I’m digging on the isotopes (THE WHAT?)
This metaphysic’s shit is dope (HUH? WHAT?)
And if all this can give me hope
You know I’m satisfied
I got a lawyer and a manager
An agent and a chef (You know, like the rest of us)
Three nannies, an assistant
And a driver and a jet (Just a normal woman with 3 nannies and a fucking jet)
A trainer and a butler
And a bodyguard or five (OH SURE!)
A gardener and a stylist
Do you think I’m satisfied? (I BET NO! I BET ALL OF THIS IS DISSATISFYING!)
I’d like to express my extreme point of view
I’m not Christian and I’m not a Jew (THAT’S CRAZY! A THIRD OPTION?!)
I’m just living out the American dream
And I just realized that nothing is what it seems
Jesus Christ: how do you dig yourself out of that hole? That was less shocking than an Eminem-Marilyn Manson team-up song about sexing their exes. I’ll tell you how Madonna gets the public eye back: by kissing her milquetoast jailbait protégés on NATIONAL GODDAMNED TELEVISION.
Again: this is how I feel about the Grammys. They are not about music. If you are writing about them, you are writing about the work publicists do with people who are musicians in name only being used as vessels for the work of publicists. Kissing Britney Spears? Pure publicity. And now we live in a world where people legitimately believe that celebrities are being photographed with their dog and their kids in their off-time from work without realizing that THEY ARE AT WORK. THAT IS CELEBRITY WORK. BEING IN PUBLIC.
Those movies and those albums may as well not even exist.

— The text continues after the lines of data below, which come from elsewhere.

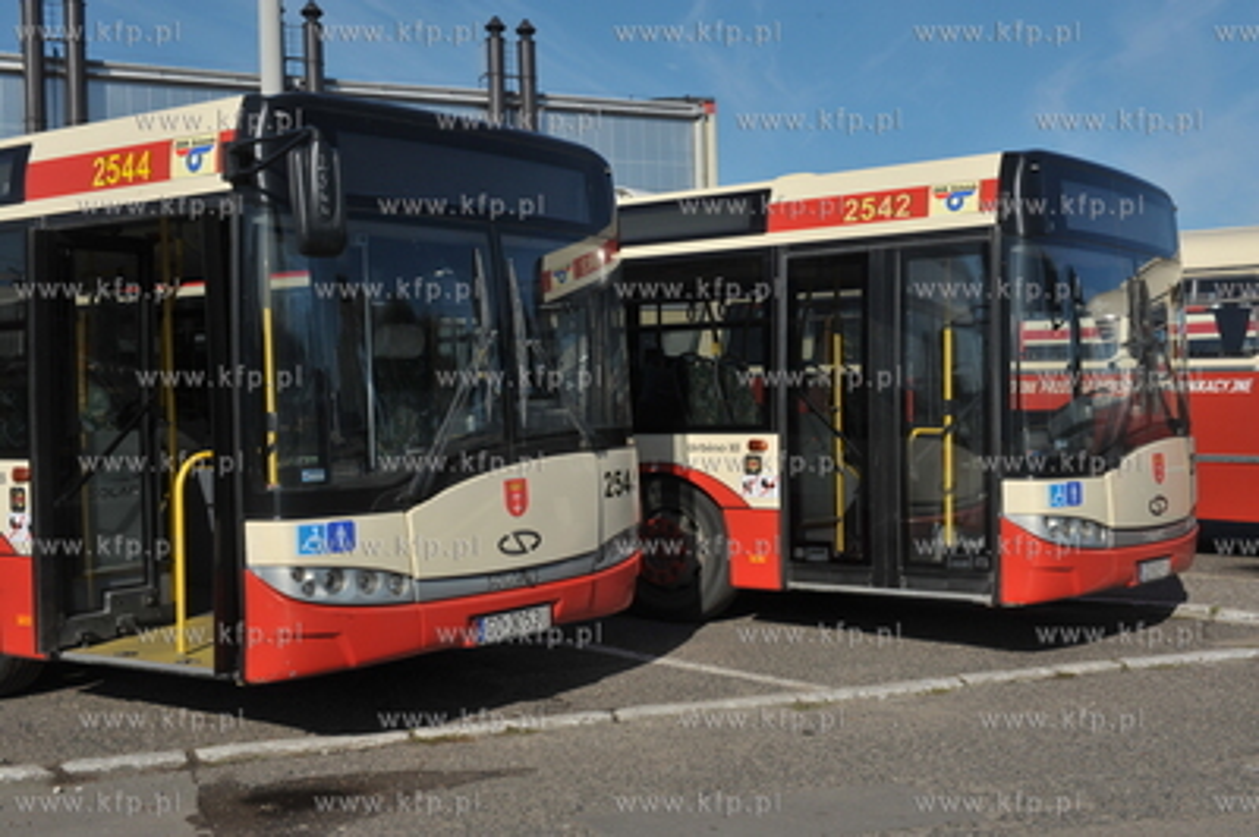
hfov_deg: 43.6
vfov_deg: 29.8
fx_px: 1572
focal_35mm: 45
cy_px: 418
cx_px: 630
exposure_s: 1/1250
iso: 400
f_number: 9
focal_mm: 45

They are just there to justify the fact that Taylor Swift’s publicists used the Madonna model to figure out that they can sell millions of shoes by sending her to Starbucks and phoning up US Magazine to say “put your photographers at Starbucks”. They’re just trading in her fame. And, yes, this is a “Wake up, sheeple” moment. I’m trying to start a revolution here. Bring pop culture back to the people! Hang the publicists! When did publicists become sociopathic Andy Warhols, anyway? How did we let that happen? HANG ‘EM! GET OUT IN THE STREETS! Oh, what’s this? Pitchfork is streaming a new album by a long defunct ’90s alt-rock band? Sorry, guys, I have stuff to do.

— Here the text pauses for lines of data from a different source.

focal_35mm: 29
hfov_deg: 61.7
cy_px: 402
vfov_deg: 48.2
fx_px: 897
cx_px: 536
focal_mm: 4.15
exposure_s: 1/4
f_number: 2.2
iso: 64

Oh yeah: I was also making fun of every stupid fucking sociology/humanities/cultural criticism based “essay” about music you guys share on Facebook all the time (eg. “Lorde and Macklemore are Bourgeois Racists”) So HAHAHAHAHAHAHAHAHAHA revolution are you fucking KIDDING me? No, but seriously: publicists run all of popular culture now and it’s a sick secret world and people are being brainwashed into buying things they don’t even want by celebrities who don’t even do what they’re feted for. Serving you dirt to eat.